There’s a good reason why Amanita mushrooms are called “death caps.” They contain one of Nature’s most potent liver poisons. Amanitia mushrooms grow in New England, in the mid-Atlantic states, and on the West Coast from northern California to Canada. Most poisonings occur from June to October. The typical victim is a young child left unattended outdoors, or a poorly trained wild mushroom hunter. During the first day after eating death caps, you experience abdominal pain, nausea, vomiting, diarrhea, fever, and heart rhythm disturbances. After three to five days, your liver fails, resulting in jaundice, and quite often death.
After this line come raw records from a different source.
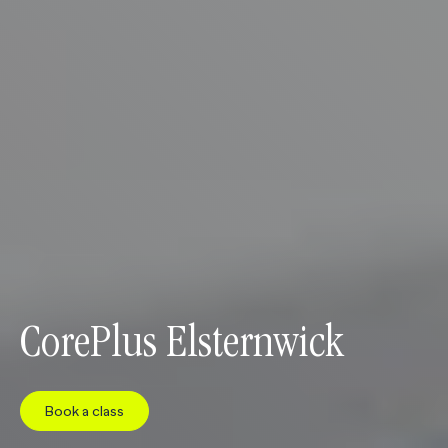
CorePlus Elsternwick
Book a class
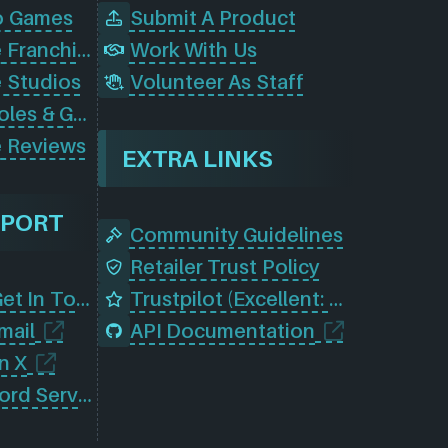
o Games
Submit A Product
Browse Game Franchises
Work With Us
 Studios
Volunteer As Staff
Browse Consoles & Gear
 Reviews
EXTRA LINKS
PPORT
Community Guidelines
Retailer Trust Policy
Contact Us (Get In Touch)
Trustpilot (Excellent: 4.5)
mail
API Documentation
n X
Join Our Discord Server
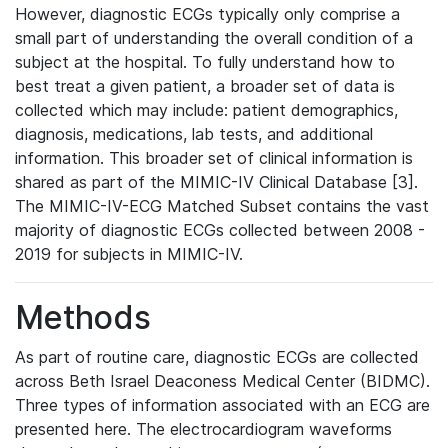
However, diagnostic ECGs typically only comprise a
small part of understanding the overall condition of a
subject at the hospital. To fully understand how to
best treat a given patient, a broader set of data is
collected which may include: patient demographics,
diagnosis, medications, lab tests, and additional
information. This broader set of clinical information is
shared as part of the MIMIC-IV Clinical Database [3].
The MIMIC-IV-ECG Matched Subset contains the vast
majority of diagnostic ECGs collected between 2008 -
2019 for subjects in MIMIC-IV.
Methods
As part of routine care, diagnostic ECGs are collected
across Beth Israel Deaconess Medical Center (BIDMC).
Three types of information associated with an ECG are
presented here. The electrocardiogram waveforms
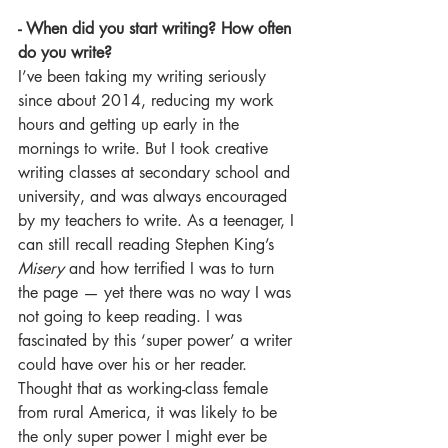
- When did you start writing? How often 
do you write? 
I’ve been taking my writing seriously 
since about 2014, reducing my work 
hours and getting up early in the 
mornings to write. But I took creative 
writing classes at secondary school and 
university, and was always encouraged 
by my teachers to write. As a teenager, I 
can still recall reading Stephen King’s 
Misery 
and how terrified I was to turn 
the page — yet there was no way I was 
not going to keep reading. I was 
fascinated by this ‘super power’ a writer 
could have over his or her reader. 
Thought that as working-class female 
from rural America, it was likely to be 
the only super power I might ever be 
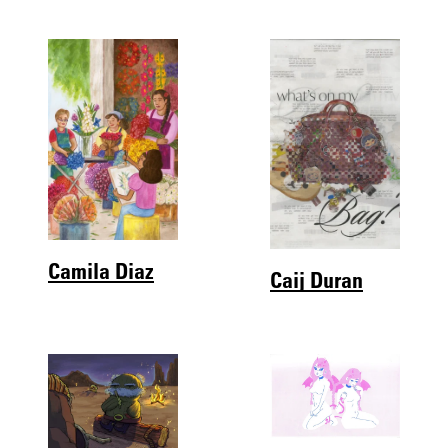
Camila Diaz
Caij Duran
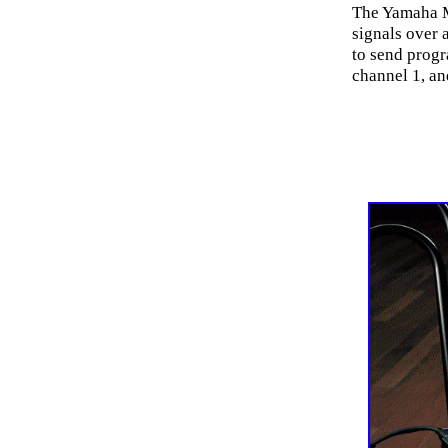
The Yamaha M
signals over 
to send progr
channel 1, an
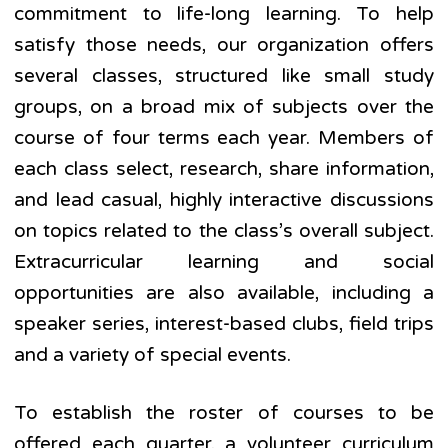
commitment to life-long learning. To help
satisfy those needs, our organization offers
several classes, structured like small study
groups, on a broad mix of subjects over the
course of four terms each year. Members of
each class select, research, share information,
and lead casual, highly interactive discussions
on topics related to the class’s overall subject.
Extracurricular learning and social
opportunities are also available, including a
speaker series, interest-based clubs, field trips
and a variety of special events.
To establish the roster of courses to be
offered each quarter, a volunteer curriculum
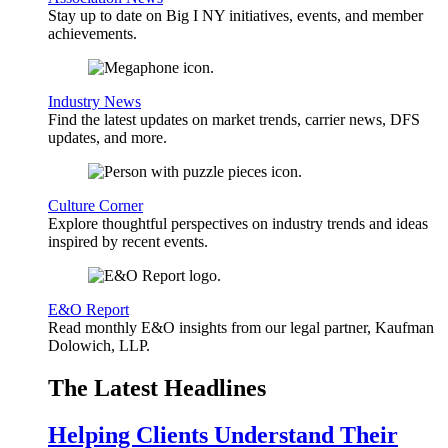
Stay up to date on Big I NY initiatives, events, and member
achievements.
Industry News
Find the latest updates on market trends, carrier news, DFS
updates, and more.
Culture Corner
Explore thoughtful perspectives on industry trends and ideas
inspired by recent events.
E&O Report
Read monthly E&O insights from our legal partner, Kaufman
Dolowich, LLP.
The Latest Headlines
Helping Clients Understand Their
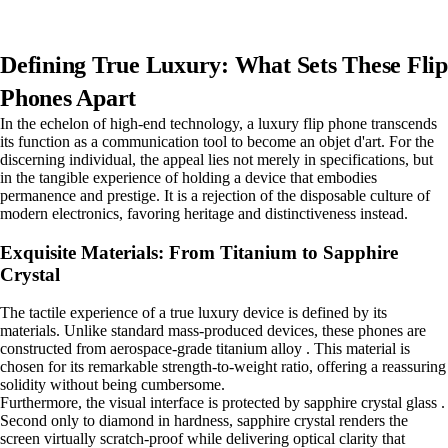
Defining True Luxury: What Sets These Flip
Phones Apart
In the echelon of high-end technology, a luxury flip phone transcends
its function as a communication tool to become an objet d'art. For the
discerning individual, the appeal lies not merely in specifications, but
in the tangible experience of holding a device that embodies
permanence and prestige. It is a rejection of the disposable culture of
modern electronics, favoring heritage and distinctiveness instead.
Exquisite Materials: From Titanium to Sapphire
Crystal
The tactile experience of a true luxury device is defined by its
materials. Unlike standard mass-produced devices, these phones are
constructed from aerospace-grade titanium alloy . This material is
chosen for its remarkable strength-to-weight ratio, offering a reassuring
solidity without being cumbersome.
Furthermore, the visual interface is protected by sapphire crystal glass .
Second only to diamond in hardness, sapphire crystal renders the
screen virtually scratch-proof while delivering optical clarity that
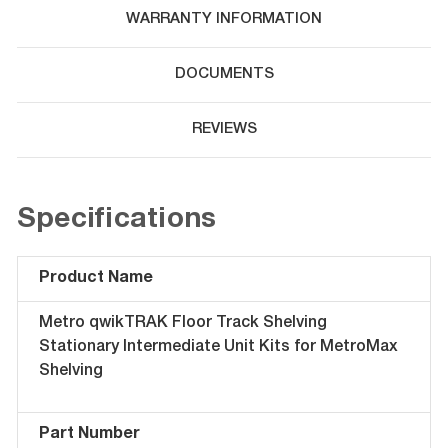
WARRANTY INFORMATION
DOCUMENTS
REVIEWS
Specifications
Product Name
Metro qwikTRAK Floor Track Shelving
Stationary Intermediate Unit Kits for MetroMax
Shelving
Part Number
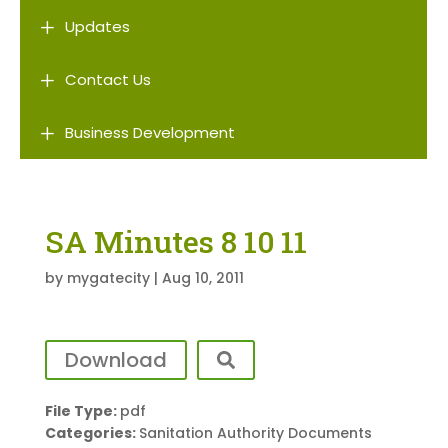
L
Updates
L
Contact Us
L
Business Development
SA Minutes 8 10 11
by
mygatecity
|
Aug 10, 2011
Download
File Type:
pdf
Categories:
Sanitation Authority Documents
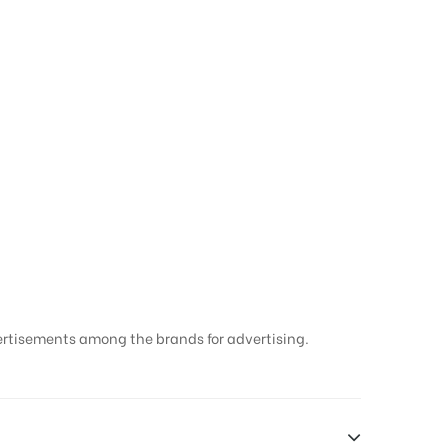
ertisements among the brands for advertising.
Mainstream medicine has no antidote for Amanita poison. Doctors treat it with activated charcoal and intravenous fluid replacement. This approach saves some, but not all lives, which is why reports of Amanita deaths appear fairly regularly in the press.

Too bad that American doctors don’t appreciate the value of the milk thistle extract, silymarin. It blocks Amanita poison’s entry into liver cells. Several studies have shown what a life-saver silymarin can be. In one involving 205 people, 189 received standard medical care and 16 received silymarin. In the standard-care group, 46 (24 percent) died. In the silymarin group, none died. Another study of 220 Amanitia victims treated with silymarin recorded a 13 percent death rate, well below the death rate expected with standard medical care (up to 40 percent).

Of course, the best way to deal with mushroom poisoning is to pick your mushrooms only at your grocer. But for poisoning, silymarin clearly helps. Let’s hope mainstream doctors adopt this treatment.